Freemium is the Future
Tuesday, May 27th, 2008A lot has been buzzing about the freemium business model lately. The idea is to give something away for free, but charge a nominal fee for extended service. It’s a proven model, but not as widely used as you’d think. David Heinemeier Hansson of 37Signals gave an inspiring presentation covering its benefits at last month’s Startup School. Discussions spread around the Internet entrepreneurial scene like wild fire from his talk, but while entrepreneurs hail it as a proven method of becoming profitable, few adopt it.
The freemium model is nothing new. It’s been around for a long time (think Flickr), but rarely gets much attention when the economy is doing well. Back in the first Internet boom, it was all about the numbers (user count and page impressions) and advertising was the major revenue stream. That failed.

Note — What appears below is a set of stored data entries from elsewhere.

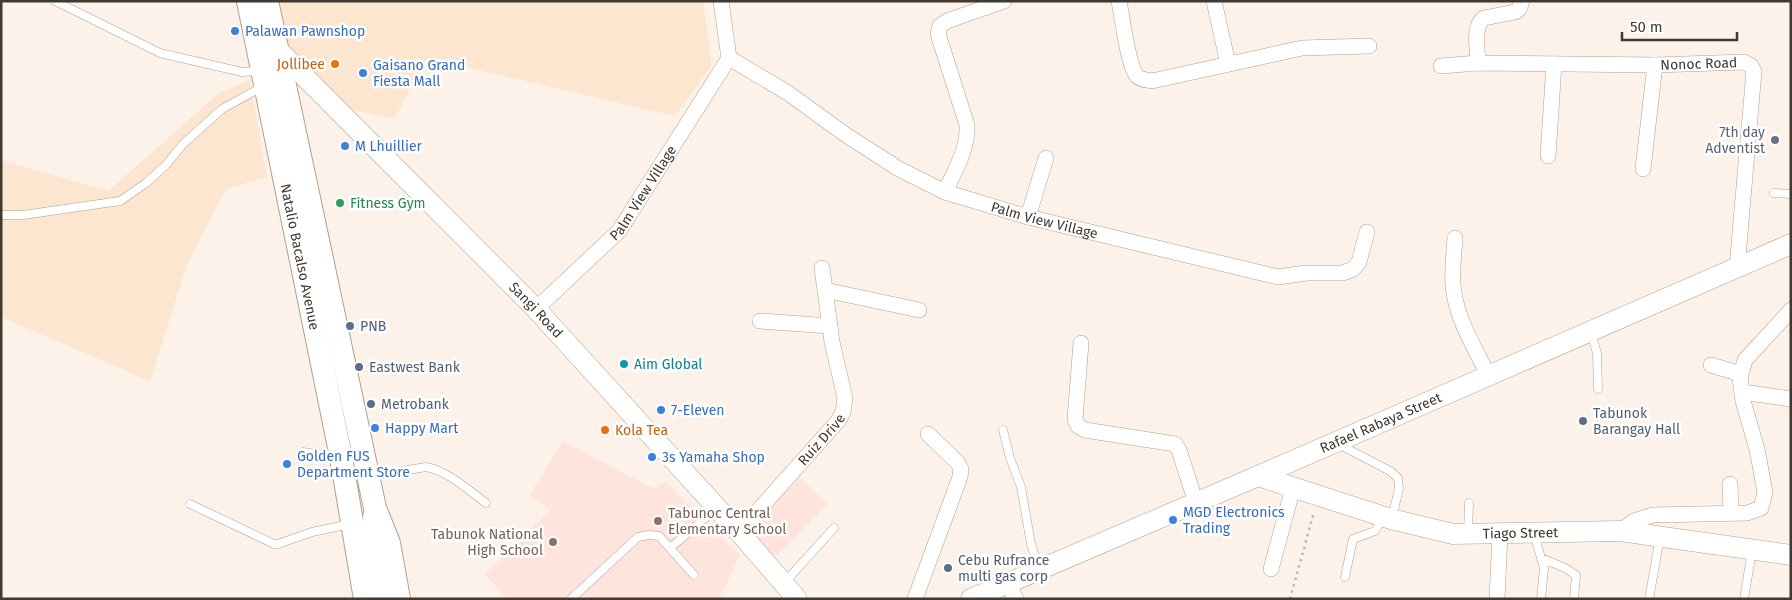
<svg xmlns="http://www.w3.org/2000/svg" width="1792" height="600" viewBox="0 0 1792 600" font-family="'Fira Sans',sans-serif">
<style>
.built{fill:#fce6d0}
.education{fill:#fee4dd}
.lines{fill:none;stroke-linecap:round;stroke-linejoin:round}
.lane-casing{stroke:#b49f8b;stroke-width:9}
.street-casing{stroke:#b49f8b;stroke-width:16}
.secondary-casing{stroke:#b49f8b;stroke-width:21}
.primary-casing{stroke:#b49f8b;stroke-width:24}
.path{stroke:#c1b7af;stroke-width:2.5;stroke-dasharray:2.5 4;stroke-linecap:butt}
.lane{stroke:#fff;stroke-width:8}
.street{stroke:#fff;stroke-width:15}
.secondary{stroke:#fff;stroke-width:20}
.primary{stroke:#fff;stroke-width:22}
.shop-dot{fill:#3f7fe0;stroke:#fff;stroke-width:2}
.food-dot{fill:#e8710a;stroke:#fff;stroke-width:2}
.worship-dot{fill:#6b7280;stroke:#fff;stroke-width:2}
.leisure-dot{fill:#2e9e5b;stroke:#fff;stroke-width:2}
.service-dot{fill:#5c6f8a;stroke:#fff;stroke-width:2}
.culture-dot{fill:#0f9aa8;stroke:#fff;stroke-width:2}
.education-dot{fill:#8d6e63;stroke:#fff;stroke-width:2}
.labels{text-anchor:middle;stroke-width:5;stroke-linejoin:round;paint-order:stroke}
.shop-label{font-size:14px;fill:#366cbe;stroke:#fff;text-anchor:start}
.food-label{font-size:14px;fill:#c56008;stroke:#fff;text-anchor:end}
.street-label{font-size:14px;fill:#413930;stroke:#fff}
.worship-label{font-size:14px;fill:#5b616d;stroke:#fff;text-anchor:end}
.leisure-label{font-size:14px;fill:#27864d;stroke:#fff;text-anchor:start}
.service-label{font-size:14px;fill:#4e5e75;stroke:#fff;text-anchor:start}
.culture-label{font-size:14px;fill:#0d838f;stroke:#fff;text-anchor:start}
.education-label{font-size:14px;fill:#785e54;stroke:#fff;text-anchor:start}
</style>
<rect width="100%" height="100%" fill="#fcf2ea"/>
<path class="built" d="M 273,1 L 703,1 L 712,65 L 675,116 L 427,58 L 394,119 L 338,107 L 281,42 Z
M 250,80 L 267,177 L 226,189 L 187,264 L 150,381 L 1,317 L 1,160 L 108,191 L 218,94 Z"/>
<path class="education" d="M 563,441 L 648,486 L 656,488 L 665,481 L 740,555 L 719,599 L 507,599 L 485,574 L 551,510 L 529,496 Z
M 800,477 L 827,504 L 775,557 L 748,529 Z"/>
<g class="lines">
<defs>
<path id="lane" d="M 55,1 L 160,53 L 242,72 L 261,71
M 1774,193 L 1791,194
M 1,215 L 23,215 L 120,201 L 146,183 L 166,165 L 183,144 L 222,109 L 262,87
M 1591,333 L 1597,353 L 1598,389
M 1003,430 L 1010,458 L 1021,487 L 1031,544 L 1039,569
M 1341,442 L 1346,448 L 1390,471 L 1398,478 L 1399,489 L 1392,517
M 303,452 L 339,457
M 371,476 L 426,467 C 448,471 468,490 486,503
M 190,504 L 274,544 L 278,544 L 312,532 L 350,524
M 1468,533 L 1469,503
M 1538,535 L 1536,541 L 1544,568 L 1541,599
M 670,548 L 716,509
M 1541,558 L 1565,568 L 1576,575 L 1574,599
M 1345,577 L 1353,539 L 1375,531 L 1383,518
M 785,582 L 834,528
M 571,599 L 638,537 L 649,535 L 659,536 L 694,575
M 1649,599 L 1660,537
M 1744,599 L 1752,551"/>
<g id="street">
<path d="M 1119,1 C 1122,16 1128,66 1137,76 C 1141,80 1147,80 1152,81 L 1302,48 L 1369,46"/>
<path d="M 1214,1 L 1228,64"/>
<path id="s1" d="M 729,58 L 788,93 L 846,135 L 899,169 L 945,192 L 1028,217 L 1278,277 L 1306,273 L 1343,273 L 1353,269 L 1359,262 L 1367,232"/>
<path d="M 1478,63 C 1478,51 1472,26 1484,18 L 1515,12 L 1519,9 L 1522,1"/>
<path id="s2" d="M 1441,66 L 1478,63 L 1655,65 L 1744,62 L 1751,66 L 1754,71 L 1737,268"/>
<path d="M 1548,156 L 1554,64"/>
<path d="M 1643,169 L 1655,65"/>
<path d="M 945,192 C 955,170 968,150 967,125 L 938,34 L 940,26 L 947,21 L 1004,1"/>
<path d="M 1028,217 L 1046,158"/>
<path d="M 1455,238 C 1454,253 1452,269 1453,284 C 1455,317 1474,346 1488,375"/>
<path d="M 825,290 L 919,310"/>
<path id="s3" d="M 536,309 L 619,231 L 729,58 L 721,1"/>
<path d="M 760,321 L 830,326"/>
<path d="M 1081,343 L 1075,419 L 1078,426 L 1085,430 L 1175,444 L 1179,450 L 1196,503"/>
<path d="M 1711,365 L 1741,374"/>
<path d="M 1742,392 L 1791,399"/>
<path d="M 1730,484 L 1731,513"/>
<path d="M 1620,531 L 1634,521 L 1653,515 L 1747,513 L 1761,508 L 1765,492 L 1757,449 L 1743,401 L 1740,378 L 1745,360 L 1791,310"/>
<path id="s4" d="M 739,532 L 838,421 L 843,412 L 845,398 L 832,342 L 822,268"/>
<path d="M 1271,569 L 1293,488"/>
<path d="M 1011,582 L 1013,594 L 1016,599"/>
<path d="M 915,599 L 960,477 L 961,469 L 958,463 L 928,434"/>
<path d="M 1497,599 L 1500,534"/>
</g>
<g id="secondary">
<path id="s5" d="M 273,48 L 276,48 L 536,309 L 739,532 L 797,599"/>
<path id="s6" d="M 1258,476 L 1391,519 L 1453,534 L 1620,531 L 1791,555"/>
<path id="s7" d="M 971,599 L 1258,476 L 1791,244"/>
</g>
<g id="primary">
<path id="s8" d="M 248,1 L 341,457 L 365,599"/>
<path d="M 267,1 L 375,508 L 389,543 L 399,599"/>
<path d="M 374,517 L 373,547 L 383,599"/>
</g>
</defs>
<use href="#lane" class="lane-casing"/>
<use href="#street" class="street-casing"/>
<use href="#secondary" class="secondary-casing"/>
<use href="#primary" class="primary-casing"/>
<path class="path" d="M 1290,599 L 1314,512"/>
<use href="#lane" class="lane"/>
<use href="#street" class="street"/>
<use href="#secondary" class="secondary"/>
<use href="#primary" class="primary"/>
</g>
<g class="shop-dot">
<circle cx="235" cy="31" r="5"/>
<circle cx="363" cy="73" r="5"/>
<circle cx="345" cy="146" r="5"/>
<circle cx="661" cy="410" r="5"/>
<circle cx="375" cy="428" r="5"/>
<circle cx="652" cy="457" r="5"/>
<circle cx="287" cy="464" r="5"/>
<circle cx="1173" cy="520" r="5"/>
</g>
<g class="food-dot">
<circle cx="335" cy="64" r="5"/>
<circle cx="605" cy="430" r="5"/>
</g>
<circle class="worship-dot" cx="1775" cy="140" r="5"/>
<circle class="leisure-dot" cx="340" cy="203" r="5"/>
<g class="service-dot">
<circle cx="350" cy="326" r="5"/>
<circle cx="359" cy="367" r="5"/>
<circle cx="371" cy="404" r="5"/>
<circle cx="1583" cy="421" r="5"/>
<circle cx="948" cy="568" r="5"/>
</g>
<circle class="culture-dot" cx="624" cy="364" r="5"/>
<g class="education-dot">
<circle cx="658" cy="521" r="5"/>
<circle cx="553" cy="542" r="5"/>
</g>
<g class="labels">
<g class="shop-label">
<text x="245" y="36">Palawan Pawnshop</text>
<text x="373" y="70">Gaisano Grand<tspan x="373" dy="16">Fiesta Mall</tspan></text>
<text x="355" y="151">M Lhuillier</text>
<text x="671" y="415">7-Eleven</text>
<text x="385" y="433">Happy Mart</text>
<text x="297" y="461">Golden FUS<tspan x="297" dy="16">Department Store</tspan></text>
<text x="662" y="462">3s Yamaha Shop</text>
<text x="1183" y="517">MGD Electronics<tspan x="1183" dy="16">Trading</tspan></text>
</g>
<g class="food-label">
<text x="325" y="69">Jollibee</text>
<text x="615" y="435" text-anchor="start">Kola Tea</text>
</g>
<g class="street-label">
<text dy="5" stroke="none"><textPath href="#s2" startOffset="258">Nonoc Road</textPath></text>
<text dy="5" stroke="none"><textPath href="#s3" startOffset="159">Palm View Village</textPath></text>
<text dy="5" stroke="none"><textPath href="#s1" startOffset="358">Palm View Village</textPath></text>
<text dy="5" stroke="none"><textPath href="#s8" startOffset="261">Natalio Bacalso Avenue</textPath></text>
<text dy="5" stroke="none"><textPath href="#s5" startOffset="372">Sangi Road</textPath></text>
<text dy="5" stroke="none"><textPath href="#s7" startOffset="446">Rafael Rabaya Street</textPath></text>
<text dy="5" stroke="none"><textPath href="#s4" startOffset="124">Ruiz Drive</textPath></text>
<text dy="5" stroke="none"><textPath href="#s6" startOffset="271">Tiago Street</textPath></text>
</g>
<g class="worship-label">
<text x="1765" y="137">7th day<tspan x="1765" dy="16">Adventist</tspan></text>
</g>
<g class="leisure-label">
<text x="350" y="208">Fitness Gym</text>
</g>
<g class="service-label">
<text x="360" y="331">PNB</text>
<text x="369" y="372">Eastwest Bank</text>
<text x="381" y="409">Metrobank</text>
<text x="1593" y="418">Tabunok<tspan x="1593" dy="16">Barangay Hall</tspan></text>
<text x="958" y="565">Cebu Rufrance<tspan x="958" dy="16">multi gas corp</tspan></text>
</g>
<g class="culture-label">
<text x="634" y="369">Aim Global</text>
</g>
<g class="education-label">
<text x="668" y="518">Tabunoc Central<tspan x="668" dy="16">Elementary School</tspan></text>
<text x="543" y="539" text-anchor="end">Tabunok National<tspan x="543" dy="16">High School</tspan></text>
</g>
</g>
<rect width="1792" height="600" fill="none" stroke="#413930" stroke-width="5"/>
<path d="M1622 32v8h115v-8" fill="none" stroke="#413930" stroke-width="2.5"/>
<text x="1630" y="32" font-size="15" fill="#413930" stroke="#ffffff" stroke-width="4" paint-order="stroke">50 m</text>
</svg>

And in the last few years we’re seeing a resurgence of this old method with companies such as Facebook being valued at $15 billion with nearly $500 million invested with no proven revenue; revenue that doesn’t cover expenses, but with beloved numbers (high user count and high page impressions). (As an aside, I believe in Facebook, and while their numbers dipped in April, I think they’ll continue to grow and eventually churn out a good money making business model.)
However, Facebook is a diamond in the rough and there are far too many web companies out there trying to emulate them by growing their userbase and coming up with a business model later: Twitter comes to mind, but many larger and smaller companies as well. As I said before, there can definitely be success taking this approach, but the success rate is far smaller than simply setting up a freemium service.

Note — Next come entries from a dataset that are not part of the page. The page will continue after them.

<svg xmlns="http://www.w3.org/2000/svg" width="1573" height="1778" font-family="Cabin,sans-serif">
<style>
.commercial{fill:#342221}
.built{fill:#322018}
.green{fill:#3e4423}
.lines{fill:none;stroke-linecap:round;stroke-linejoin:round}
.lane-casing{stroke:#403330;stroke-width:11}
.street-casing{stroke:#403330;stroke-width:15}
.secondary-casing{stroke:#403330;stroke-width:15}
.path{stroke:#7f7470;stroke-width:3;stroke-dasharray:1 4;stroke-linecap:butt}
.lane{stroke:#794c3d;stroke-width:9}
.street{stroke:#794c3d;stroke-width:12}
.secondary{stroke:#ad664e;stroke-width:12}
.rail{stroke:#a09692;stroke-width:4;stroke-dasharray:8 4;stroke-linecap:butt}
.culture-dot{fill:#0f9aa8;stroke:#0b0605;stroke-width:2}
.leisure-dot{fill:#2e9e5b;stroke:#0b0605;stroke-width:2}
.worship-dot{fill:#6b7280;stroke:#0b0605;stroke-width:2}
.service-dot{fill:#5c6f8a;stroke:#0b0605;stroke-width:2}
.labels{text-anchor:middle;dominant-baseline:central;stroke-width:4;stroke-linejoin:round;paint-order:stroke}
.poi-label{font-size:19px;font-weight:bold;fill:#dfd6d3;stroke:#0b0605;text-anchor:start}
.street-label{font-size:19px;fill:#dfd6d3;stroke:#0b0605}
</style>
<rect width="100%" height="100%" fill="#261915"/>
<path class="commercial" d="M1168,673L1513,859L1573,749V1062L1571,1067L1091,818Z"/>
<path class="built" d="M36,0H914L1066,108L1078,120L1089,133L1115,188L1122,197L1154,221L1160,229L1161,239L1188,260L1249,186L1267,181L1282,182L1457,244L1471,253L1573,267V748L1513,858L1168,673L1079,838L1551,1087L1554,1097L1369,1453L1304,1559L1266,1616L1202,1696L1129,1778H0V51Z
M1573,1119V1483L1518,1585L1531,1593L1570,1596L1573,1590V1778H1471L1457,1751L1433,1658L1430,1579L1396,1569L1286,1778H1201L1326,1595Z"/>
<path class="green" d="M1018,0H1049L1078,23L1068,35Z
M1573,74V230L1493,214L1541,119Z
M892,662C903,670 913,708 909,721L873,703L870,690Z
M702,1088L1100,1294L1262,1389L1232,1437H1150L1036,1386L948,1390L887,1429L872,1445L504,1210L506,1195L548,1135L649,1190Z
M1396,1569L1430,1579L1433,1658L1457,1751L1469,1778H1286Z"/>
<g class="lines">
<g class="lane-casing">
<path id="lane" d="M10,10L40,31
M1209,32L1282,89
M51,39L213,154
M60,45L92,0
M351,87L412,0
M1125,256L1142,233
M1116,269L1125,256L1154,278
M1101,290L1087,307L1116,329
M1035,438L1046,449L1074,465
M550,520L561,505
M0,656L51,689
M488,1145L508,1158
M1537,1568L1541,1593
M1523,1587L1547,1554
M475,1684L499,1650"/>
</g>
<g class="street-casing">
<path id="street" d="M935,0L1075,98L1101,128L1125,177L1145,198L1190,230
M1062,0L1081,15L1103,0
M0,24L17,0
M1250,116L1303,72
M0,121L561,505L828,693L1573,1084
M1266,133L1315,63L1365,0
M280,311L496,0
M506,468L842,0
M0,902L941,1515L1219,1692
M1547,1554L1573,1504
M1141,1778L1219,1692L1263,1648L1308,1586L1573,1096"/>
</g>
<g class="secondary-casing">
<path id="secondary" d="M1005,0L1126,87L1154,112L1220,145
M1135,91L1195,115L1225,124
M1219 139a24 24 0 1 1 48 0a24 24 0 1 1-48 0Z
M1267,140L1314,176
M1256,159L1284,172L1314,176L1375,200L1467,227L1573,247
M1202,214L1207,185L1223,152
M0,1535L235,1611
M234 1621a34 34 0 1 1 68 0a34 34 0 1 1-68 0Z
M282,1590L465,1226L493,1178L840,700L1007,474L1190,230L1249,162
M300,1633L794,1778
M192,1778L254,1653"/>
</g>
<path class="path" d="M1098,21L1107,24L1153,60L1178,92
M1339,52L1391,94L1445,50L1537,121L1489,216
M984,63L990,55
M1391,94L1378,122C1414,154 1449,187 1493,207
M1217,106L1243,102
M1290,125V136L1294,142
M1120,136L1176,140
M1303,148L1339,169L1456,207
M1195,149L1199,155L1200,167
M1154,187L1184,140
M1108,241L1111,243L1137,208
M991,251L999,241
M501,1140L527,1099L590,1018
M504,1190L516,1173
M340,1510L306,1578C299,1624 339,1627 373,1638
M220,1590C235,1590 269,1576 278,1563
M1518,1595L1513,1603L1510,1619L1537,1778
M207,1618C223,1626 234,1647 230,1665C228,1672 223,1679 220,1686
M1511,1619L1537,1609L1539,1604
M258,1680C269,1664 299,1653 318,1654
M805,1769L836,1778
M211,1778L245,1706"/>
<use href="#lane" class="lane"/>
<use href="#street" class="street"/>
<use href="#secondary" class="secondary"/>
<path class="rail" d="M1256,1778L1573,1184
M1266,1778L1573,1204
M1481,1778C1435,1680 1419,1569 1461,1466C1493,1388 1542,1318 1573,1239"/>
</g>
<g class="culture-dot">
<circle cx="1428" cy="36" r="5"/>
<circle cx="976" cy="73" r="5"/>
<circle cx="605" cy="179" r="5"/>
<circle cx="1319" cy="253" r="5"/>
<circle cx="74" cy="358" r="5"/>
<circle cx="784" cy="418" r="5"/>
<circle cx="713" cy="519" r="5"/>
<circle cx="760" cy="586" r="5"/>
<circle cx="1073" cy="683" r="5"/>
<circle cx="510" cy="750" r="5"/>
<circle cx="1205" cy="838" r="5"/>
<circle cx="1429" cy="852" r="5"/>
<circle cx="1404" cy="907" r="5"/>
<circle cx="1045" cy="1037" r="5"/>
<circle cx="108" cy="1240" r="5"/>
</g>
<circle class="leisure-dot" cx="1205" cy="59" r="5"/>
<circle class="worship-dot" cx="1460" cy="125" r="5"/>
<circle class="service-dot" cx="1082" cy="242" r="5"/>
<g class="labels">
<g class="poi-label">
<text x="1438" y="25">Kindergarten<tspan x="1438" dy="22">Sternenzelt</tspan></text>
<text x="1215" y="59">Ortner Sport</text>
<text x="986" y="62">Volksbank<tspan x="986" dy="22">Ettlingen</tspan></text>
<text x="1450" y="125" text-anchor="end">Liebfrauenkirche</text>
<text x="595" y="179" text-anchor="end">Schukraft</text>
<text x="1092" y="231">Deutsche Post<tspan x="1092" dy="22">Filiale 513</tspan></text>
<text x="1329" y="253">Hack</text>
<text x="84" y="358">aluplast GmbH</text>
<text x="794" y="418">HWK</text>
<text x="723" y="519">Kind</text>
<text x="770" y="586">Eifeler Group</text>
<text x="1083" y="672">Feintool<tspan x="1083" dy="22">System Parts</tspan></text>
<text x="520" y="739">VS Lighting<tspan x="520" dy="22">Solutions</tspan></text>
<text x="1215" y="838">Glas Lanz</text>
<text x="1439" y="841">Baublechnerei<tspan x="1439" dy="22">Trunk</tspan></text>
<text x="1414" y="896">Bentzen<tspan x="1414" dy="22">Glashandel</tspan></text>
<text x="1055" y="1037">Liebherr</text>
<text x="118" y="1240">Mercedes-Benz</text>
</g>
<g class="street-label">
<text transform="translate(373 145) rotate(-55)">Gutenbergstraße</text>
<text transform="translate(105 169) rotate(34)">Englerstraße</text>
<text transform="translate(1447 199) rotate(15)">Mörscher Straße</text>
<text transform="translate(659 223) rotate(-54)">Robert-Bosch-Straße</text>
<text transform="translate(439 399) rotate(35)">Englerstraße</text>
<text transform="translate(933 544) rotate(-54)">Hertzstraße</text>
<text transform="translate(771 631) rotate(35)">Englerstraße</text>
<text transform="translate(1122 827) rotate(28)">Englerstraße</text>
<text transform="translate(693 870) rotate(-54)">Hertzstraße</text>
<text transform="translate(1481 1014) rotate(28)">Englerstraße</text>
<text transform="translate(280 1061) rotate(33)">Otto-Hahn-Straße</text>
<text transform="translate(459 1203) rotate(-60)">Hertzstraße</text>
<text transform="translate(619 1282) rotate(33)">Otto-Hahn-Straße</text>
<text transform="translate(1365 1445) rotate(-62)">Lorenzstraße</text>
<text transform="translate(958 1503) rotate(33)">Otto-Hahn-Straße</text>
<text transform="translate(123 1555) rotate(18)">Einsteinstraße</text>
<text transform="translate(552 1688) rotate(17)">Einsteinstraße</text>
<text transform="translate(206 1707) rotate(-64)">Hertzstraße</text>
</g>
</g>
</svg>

If you plan to use the freemium method, you obviously need to design incentives for your free customers to upgrade, but that’s easily thought out in most cases. Simply removing advertisements for your paying customers is the simplest way, but adding additional features is the best way, in my mind. You can give certain benefits to intice people to sign up. For example, at Carbonmade we give additional projects, images, and allow people to upload video if they upgrade to our paying plan.
The freemium model is simple to employ and as your free customer base grows, so will your paying customer base. Even if a small percentage of your free customers upgrade to your paying plan (say, 1%), you’ll begin generating much needed revenue to pay your bills and do very well. Depending on the scale, but if you have 50,000 customers and 1% of them are paying at $15/month, that’s $7,500 in revenue a month, $90,000 a year. And with most Internet businesses, you’ll (hopefully) grow exponentially every month and begin seeing large returns. When coming up with your next business model, think freemium and not simply free.